Полное приятие высокой земной любви и поразительное предчувствие встречи с Марджи можно увидеть в его эссе о Святой Софии:

"Во всем видимом есть незримая плодоносность, глубинный свет, мягкая безымянность, скрытая целостность, - Божья мудрость, матерь всего, природа творящая. Во всех вещах есть неистребимая кротость и чистота, молчаливый источник действия и радости. Это восстает в безымянной нежности и течет ко мне из незримых корней всего сотворенного, ласково встречая меня с невыразимо смиренным приветом, это и мое собственное бытие, моя собственная природа, и дар мысли и искусства Творца во мне, говорящий как Святая София, как моя сестра, Мудрость.

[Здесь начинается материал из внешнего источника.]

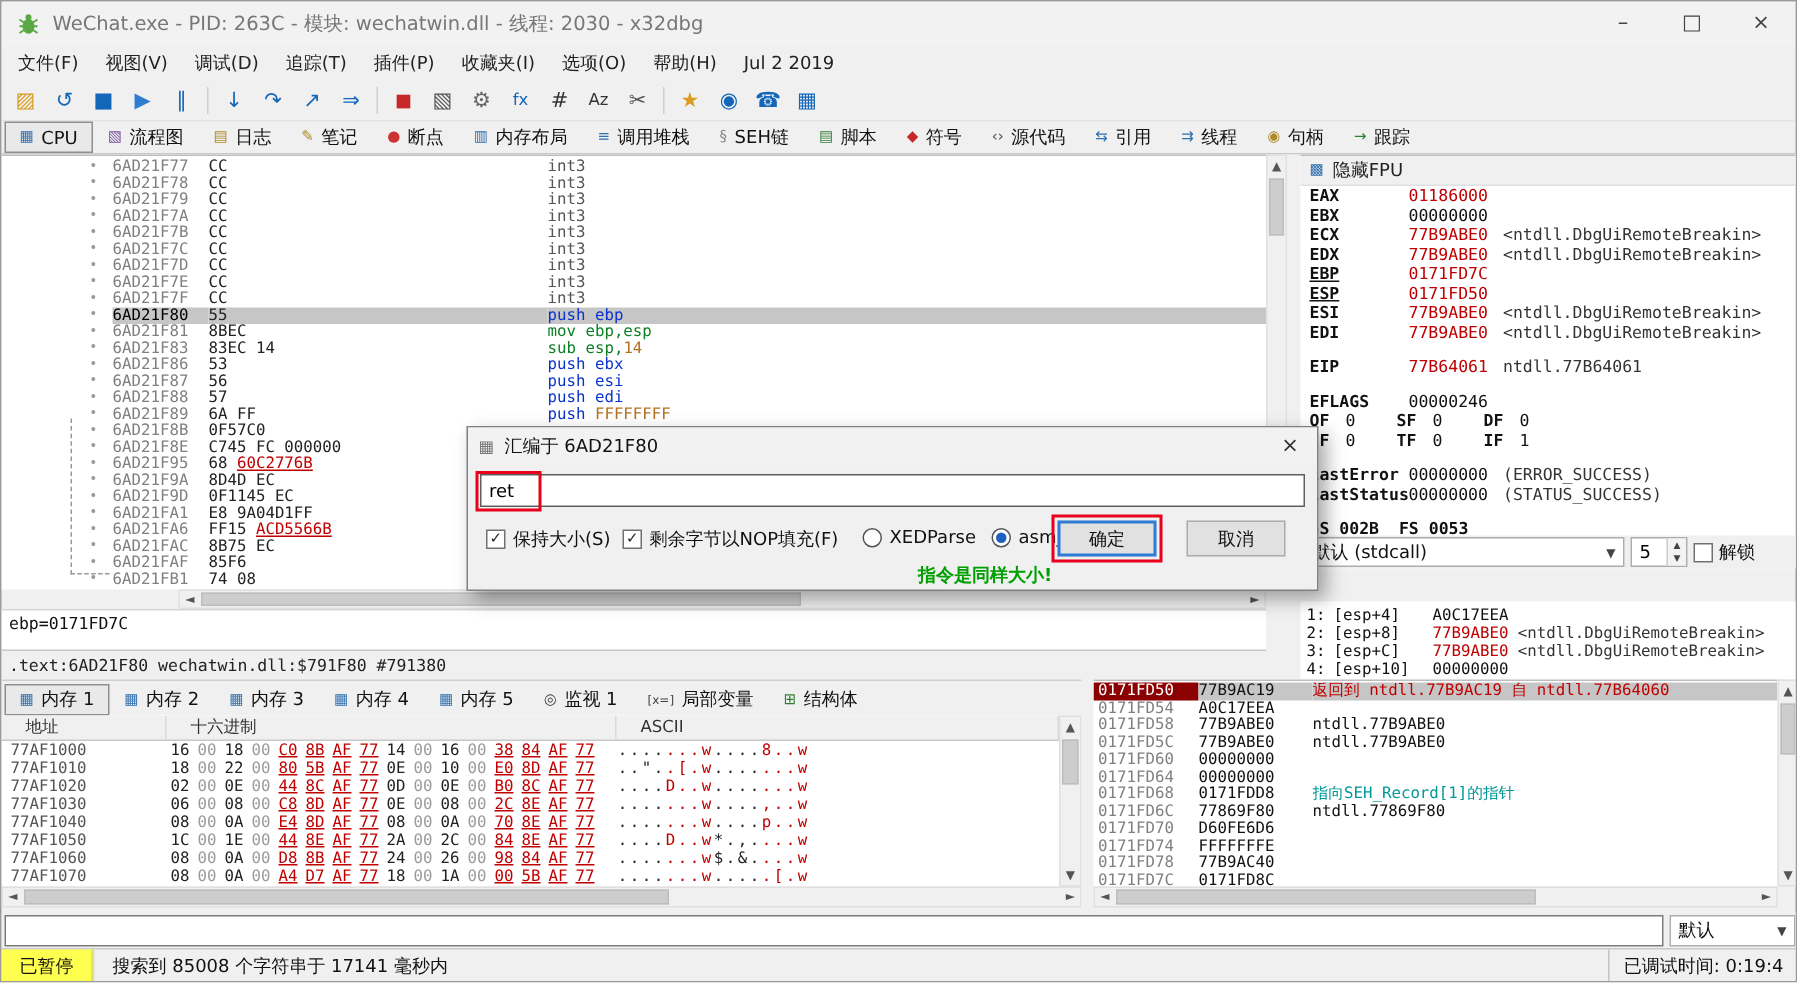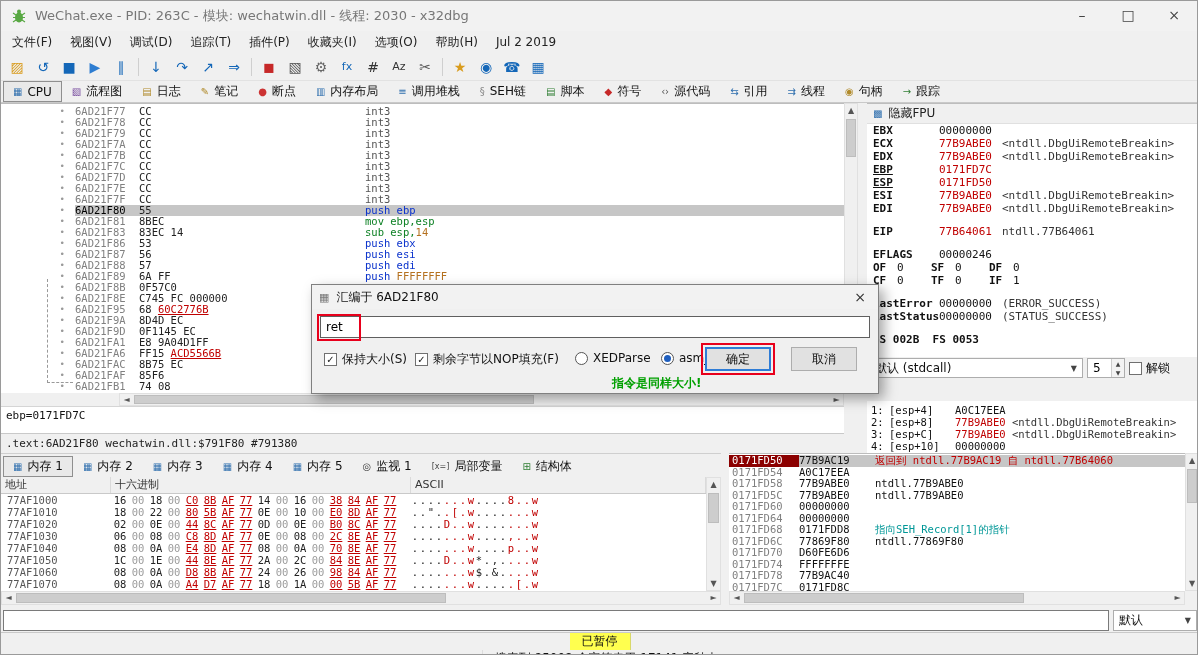"EAX 01186000" div.rline { html: none -> <div><span>EAX</span><span>01186000</span></div> }
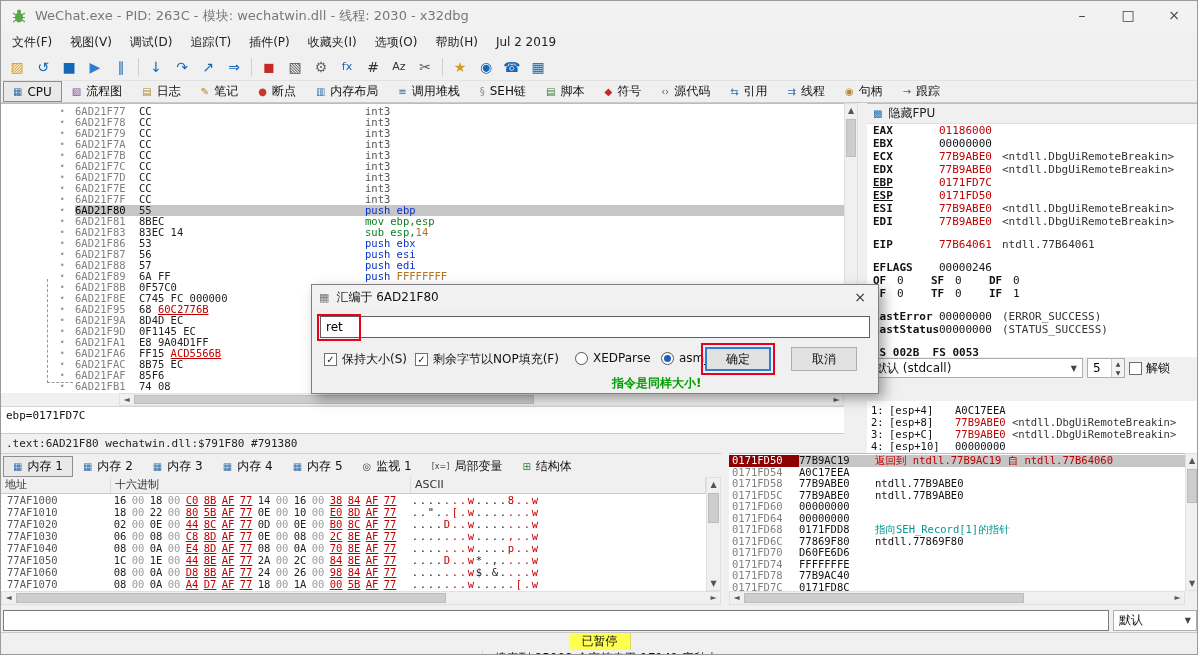"地址" .dh { padding-left: 4px -> 16px }
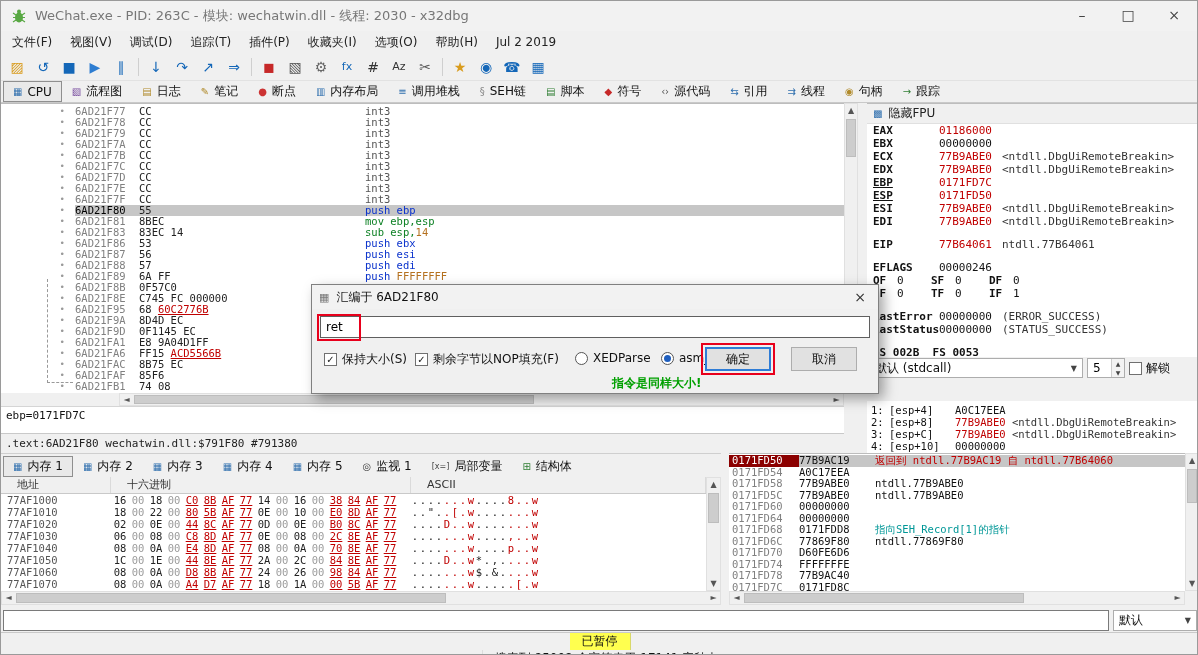"已暂停" .statusbar { flex-direction: column -> none }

Я просыпаюсь, я рождаюсь заново по голосу моей сестры, посланному мне из глубины божественной плодоносности.

Представим себе, что я человек, спящий на больничной койке. Я и есть этот человек, спящий в госпитале. Второго июля, праздник явления Богородицы. Праздник мудрости.

В пять тридцать утра я спал в глубоко спокойной палате, когда мягкий голос пробудил меня от сна. Я был подобен всем людям, пробуждающимся от всех снов, которые когда-либо снились во все ночи мира. Это было подобно единому Христу, пробуждающемуся во всех отдельных душах, которые когда-либо были отделенными, изолированными и одинокими во всех странах мира. Это было подобно всем умам, приходящим вместе к ясному сознанию после всего разброда, шатаний и запутанности, к единству любви. Это было подобно первому утру мира (когда Адам был пробужден от небытия нежным голосом Мудрости и познал ее) и подобно последнему утру мира, когда все частицы Адама восстанут из смерти по зову Святой Софии и найдут свое место.

Таково пробуждение человека, однажды утром, по голосу медсестры в госпитале. Пробуждаясь от безжизненности и тьмы, от беспомощности, от сна, встречаясь с реальностью и ощущая ее как нежность.

Это подобно пробуждению Евой. Это подобно пробуждению Святой Девой. Это подобно пробуждению от первичного небытия и восстанию в райский свет.